Neuroplasticity: The Amazing, Changing Brain

This article is adapted from 30 Days to a Better Brain, by Richard Carmona, M.D., M.P.H., F.A.C.S., president of the Canyon Ranch Institute and a former Surgeon General of the United States.

Doctors used to hold as a universal truth that we were each born with all the brain cells we were ever going to have or need. While other parts of the body were able to regenerate with age, the cells of the brain would progressively die off as we age. And once they died, they would be gone forever, and there was nothing we could do about it. In this model, the brain was perceived as stagnant, unable to grow, and a decline in brain function with age was inevitable.

Luckily for us, scientists and researchers did not take this “truth” for granted. The latest advances in brain imaging have shown that the brain can grow new cells, just like every other organ in the body. You see new cell growth on your skin every time you get a cut and it heals. The same may hold true for some cells of the brain.

The ability of the brain to change and grow is known as neuroplasticity. Plasticity does not refer to being synthetic, or fake. Instead, it refers to being moldable, pliable and repairable. In this sense, it means that the brain has the capacity to repair itself—to change and grow—through the creation of new neurons and neuronal connections.

Neuroplasticity occurs through a process we call neurogenesis: the creation of new neurons. As these brain cells increase and make new connections, you can continue to learn, improve your thinking and your mood, create new memories and retain cognition well into your old age. In short, we are not predestined to have dementia. You can even train your brain and enhance its abilities, including getting smarter, as you get older. Last, neurogenesis has a positive effect on your overall health, because what is good for the brain is good for the body.

How Do We Know Neuroplasticity Really Exists?
Neurogenesis makes sense theoretically because we can, and do, learn new things all the time. We master new skills, create new relationships and hone our understanding of both history and current events to make sense of our world. What’s innovative is that we now have a scientific pattern that explains new learning as new brain connections.

But for those who need more proof, science has proven neurogenesis exists in relation to our sensory perceptions. In a study financed by the National Institutes of Health (NIH) and published in the Journal of Neuroscience, researchers found that when one sense is lost, the corresponding brain region can be recruited for other tasks: Those cells don’t waste away and die. In deaf people, the part of the brain that is supposed to handle auditory processing is instead recruited to enhance the other senses. Other studies have shown that structural changes in the auditory cortex are noticeable in the brains of deaf children from a very early age. As reported in the New York Times, the bottom line is that losing one sense can cause the brain to become rewired, which is neuroplasticity in action.

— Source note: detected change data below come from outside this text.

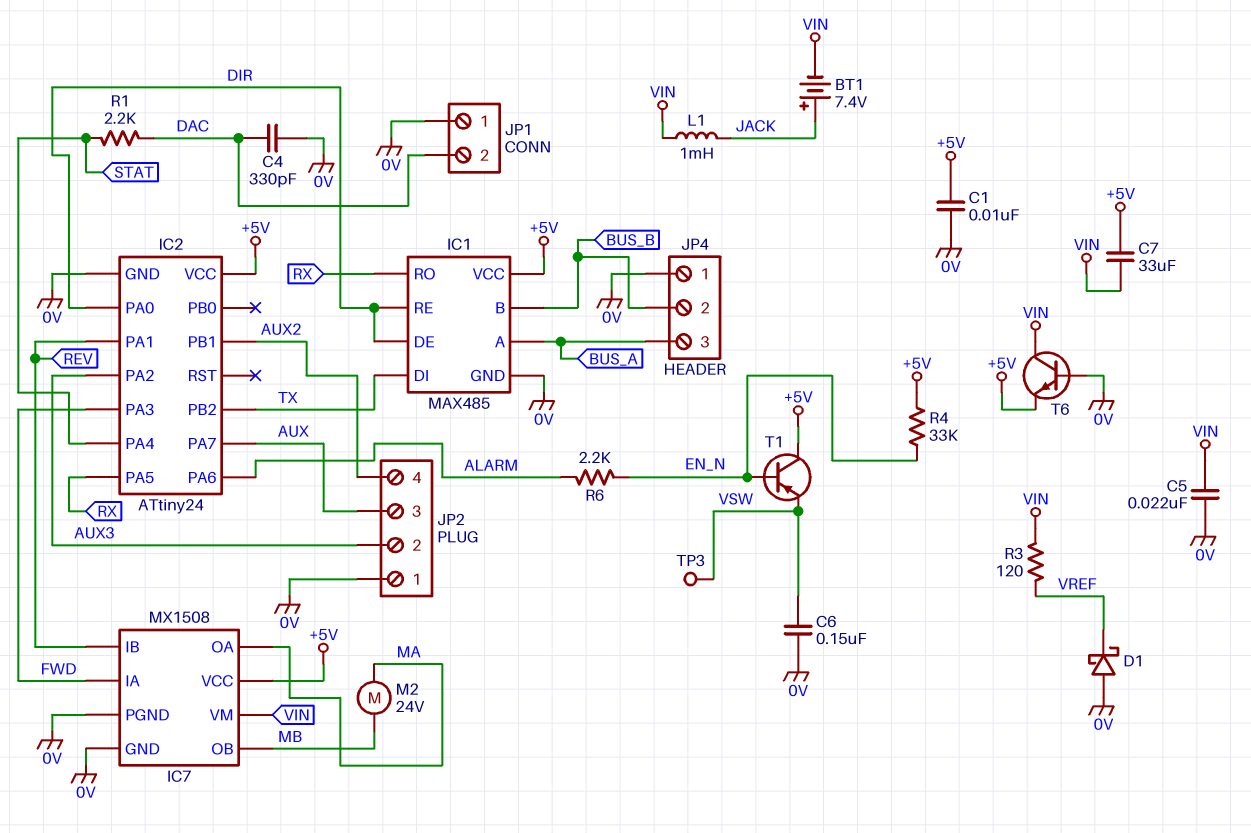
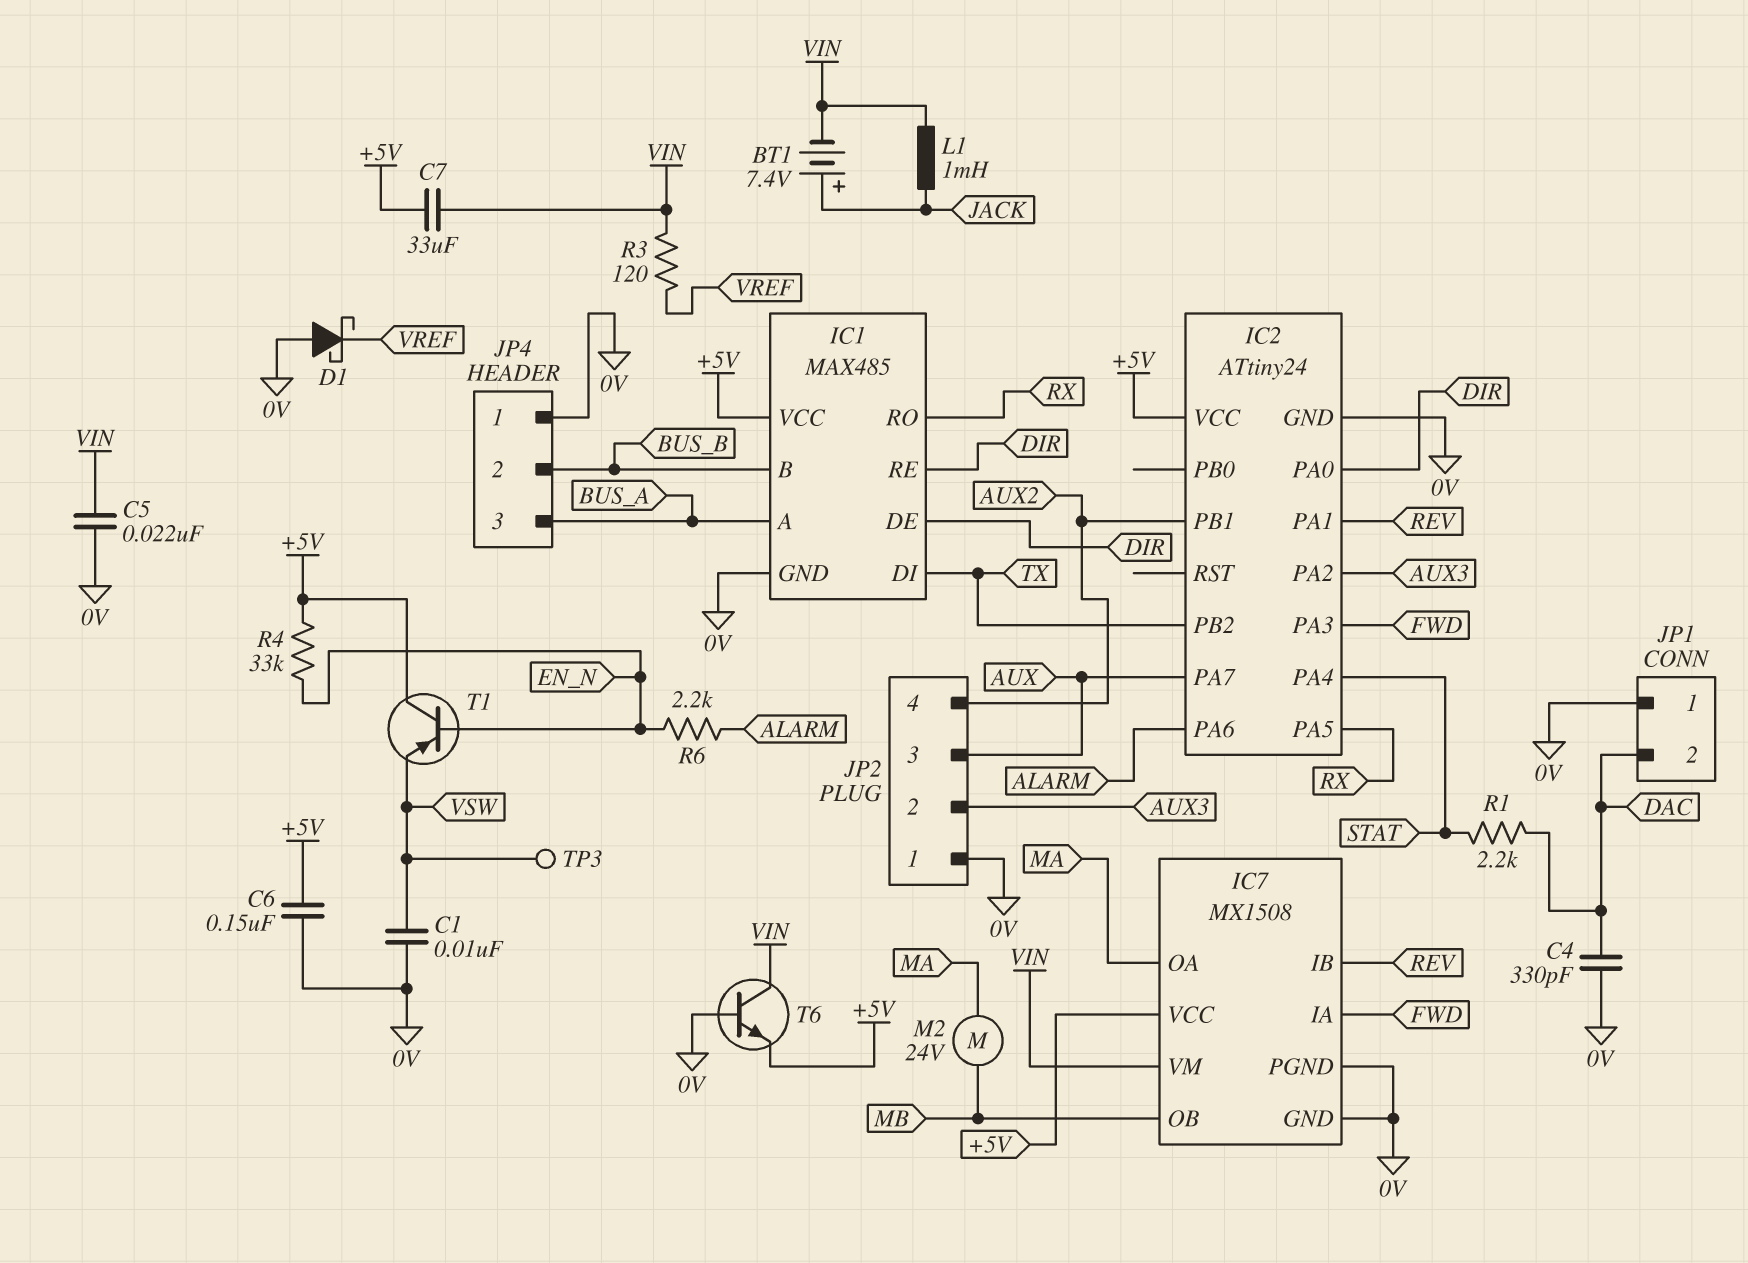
C1: 10nF (+5V, 0V) -> 10nF (0V, VSW)
C6: 150nF (0V, VSW) -> 150nF (+5V, 0V)

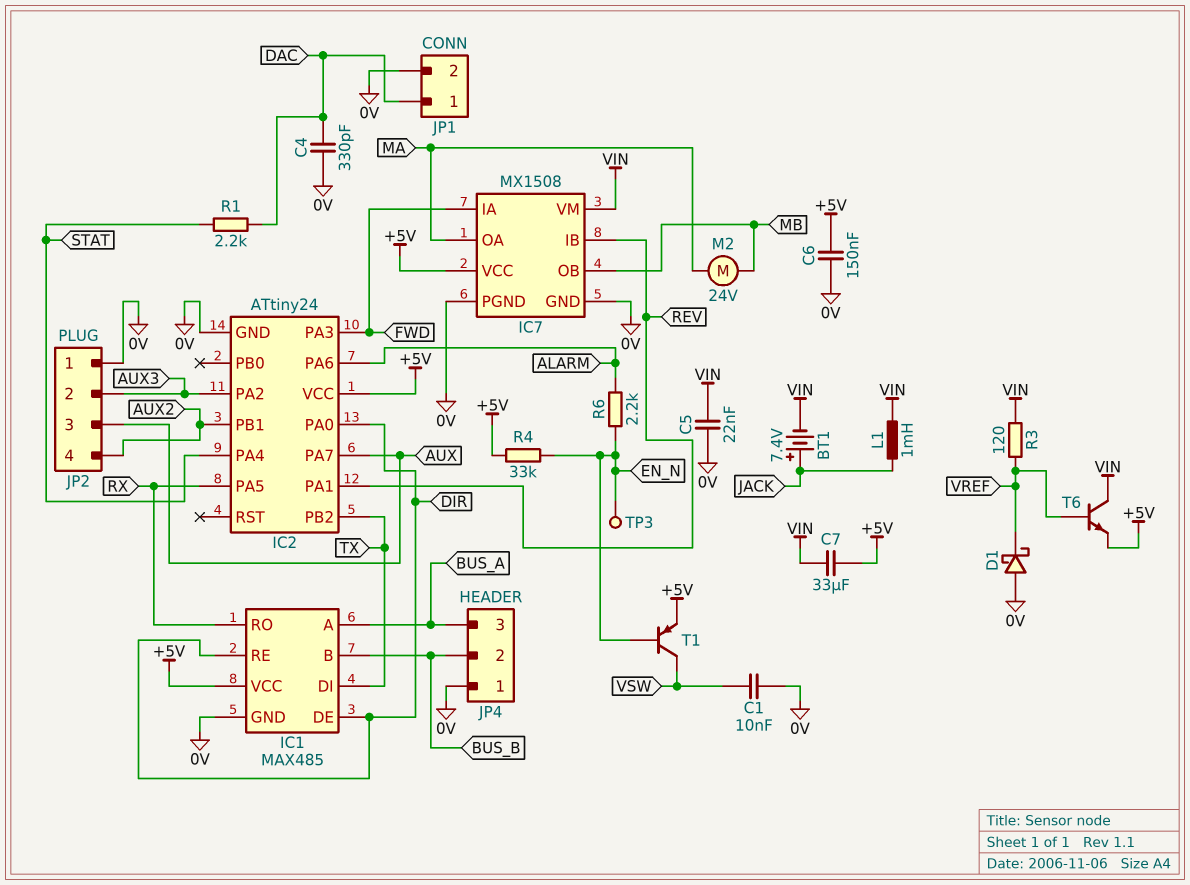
JP1 pin 1: 0V -> DAC
JP1 pin 2: DAC -> 0V
T1: PNP (B EN_N, C +5V, E VSW) -> PNP (B EN_N, C VSW, E +5V)
T6: NPN (B 0V, C VIN, E +5V) -> NPN (B VREF, C VIN, E +5V)
TP3: test point (VSW) -> test point (EN_N)

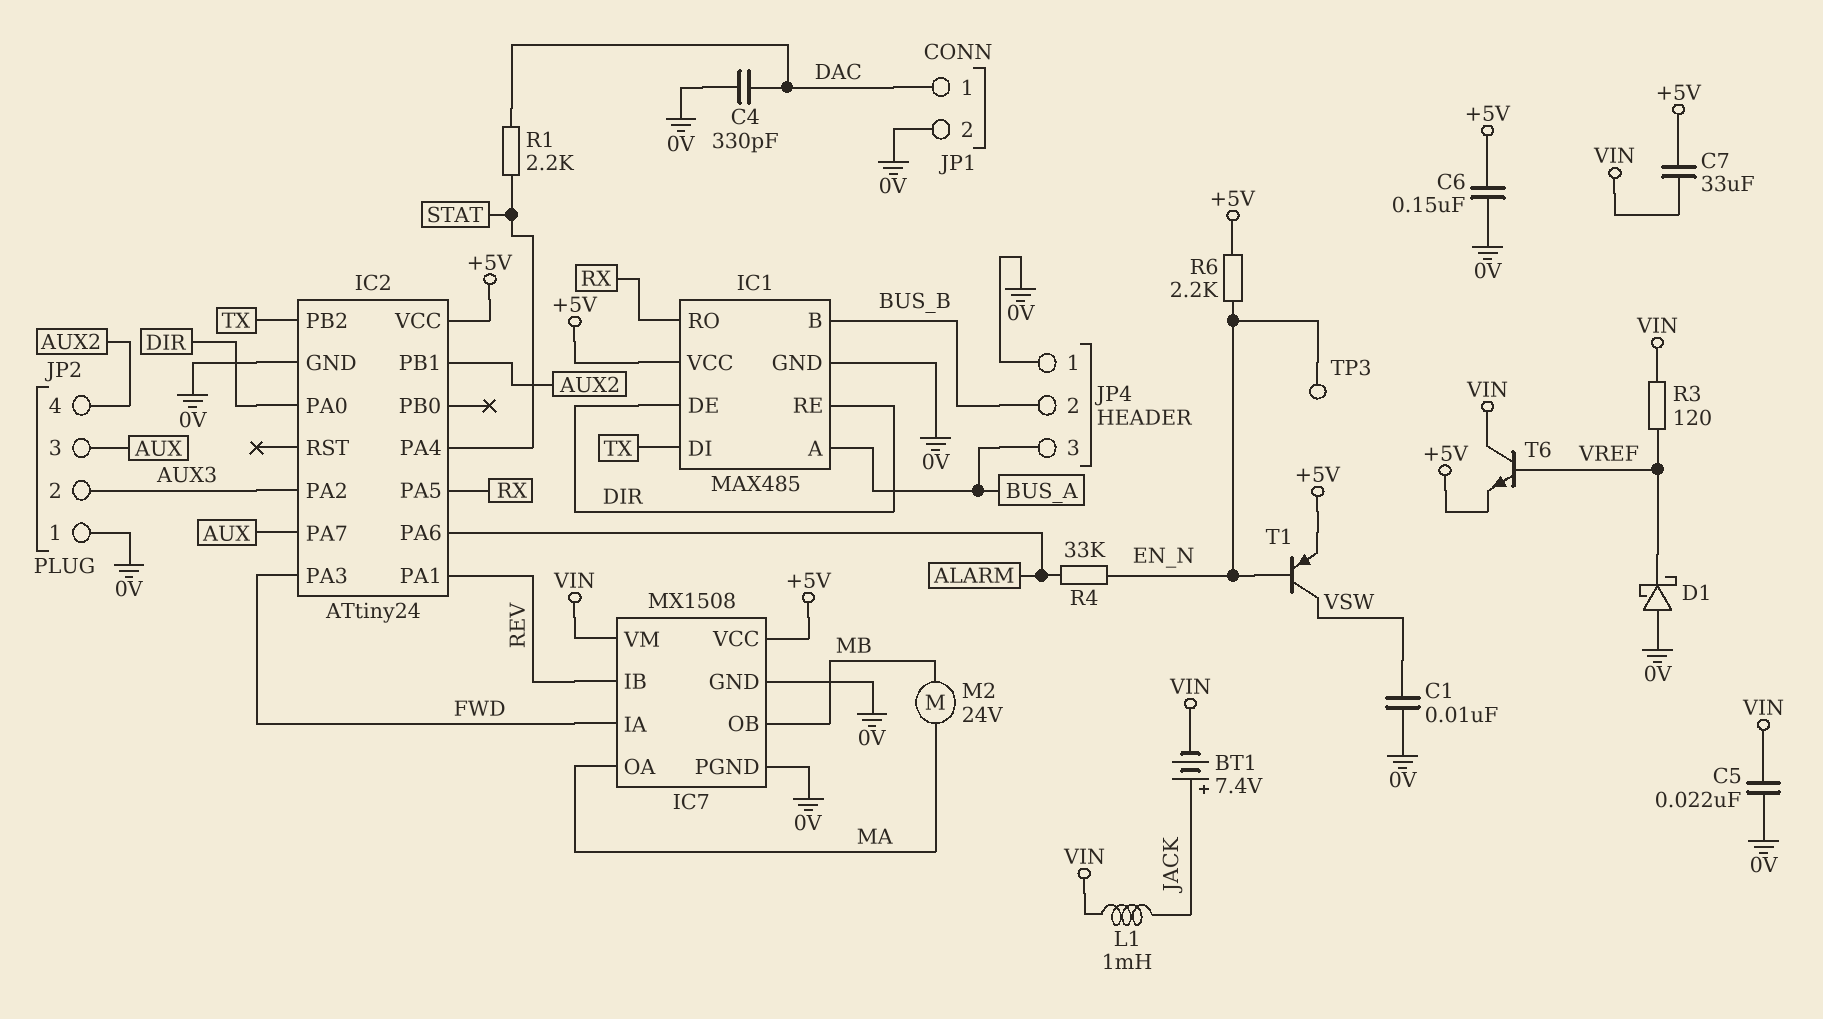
R4: 33k (+5V, EN_N) -> 33k (ALARM, EN_N)
R6: 2.2k (ALARM, EN_N) -> 2.2k (+5V, EN_N)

Reverse an Aging Brain Now: It’s Never Too Late to Start
The goal of enhancing brain health is to improve anatomy as well as brain chemistry—both structure and function—by increasing our capability for neurogenesis. At Canyon Ranch, we believe that these kinds of improvements can be made through simple changes in lifestyle. While your genes do play a role in your overall health, many preventive therapies exist that can allow you to keep your brain healthy as you age. This is where epigenetics comes into play—lifestyle changes will transform your health to create a whole new destiny.

The health of the brain is a result of all the positive and negative impacts we’ve encountered over the course of our lives. The negative aspects include poor health, physical injury like a concussion and simply following a poor diet. So it’s never too early to start to heal the brain, and it’s never too late. The truth is, some damage can be repaired if you start to take care of your brain long before you experience the symptoms of cognitive decline. If you don’t address these issues, the damage can become permanent. At Canyon Ranch, we prefer to prevent problems with the brain rather than reverse them: It’s a lot tougher to reverse damage than to thwart damage.

The goal we are trying to achieve is optimal well-being. We know that people have not lived perfect lives. We can’t erase the past, and we certainly don’t want to. But at the same time, we’re not here to add to your levels of stress. So the first step to better brain health is to take a deep breath and realize that you don’t have to be perfect now, either. All we’re asking is that you start to take the steps needed to put you on this path.

Your current lifestyle may be contributing to poor brain health. Or you may already be doing the right things to enhance your cognition, like eating a brain-friendly diet, getting plenty of physical activity, staying social, being heart smart and even meditating. If you take care of your body, you’ll have enhanced brain functioning. And when you take care of your brain, you’ll have enhanced overall health. The Canyon Ranch philosophy is to address all aspects of your health together—holistically—and when you do that, you’re going to see results.